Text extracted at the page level
#####
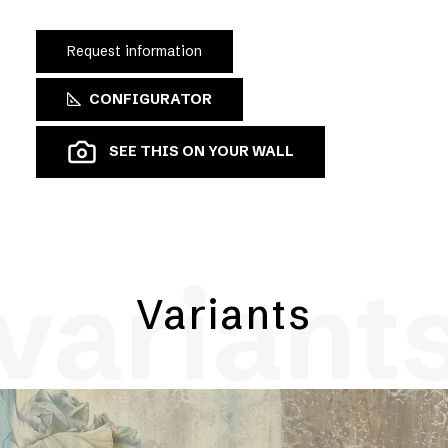
Request information
CONFIGURATOR
SEE THIS ON YOUR WALL
variant
Variants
#####
**Task to complete**
Reproduce the text of every entry above, keeping each line and its wording unchanged. Omit the pictures from your answer.

**Task response**
Request information
CONFIGURATOR
SEE THIS ON YOUR WALL
variant
Variants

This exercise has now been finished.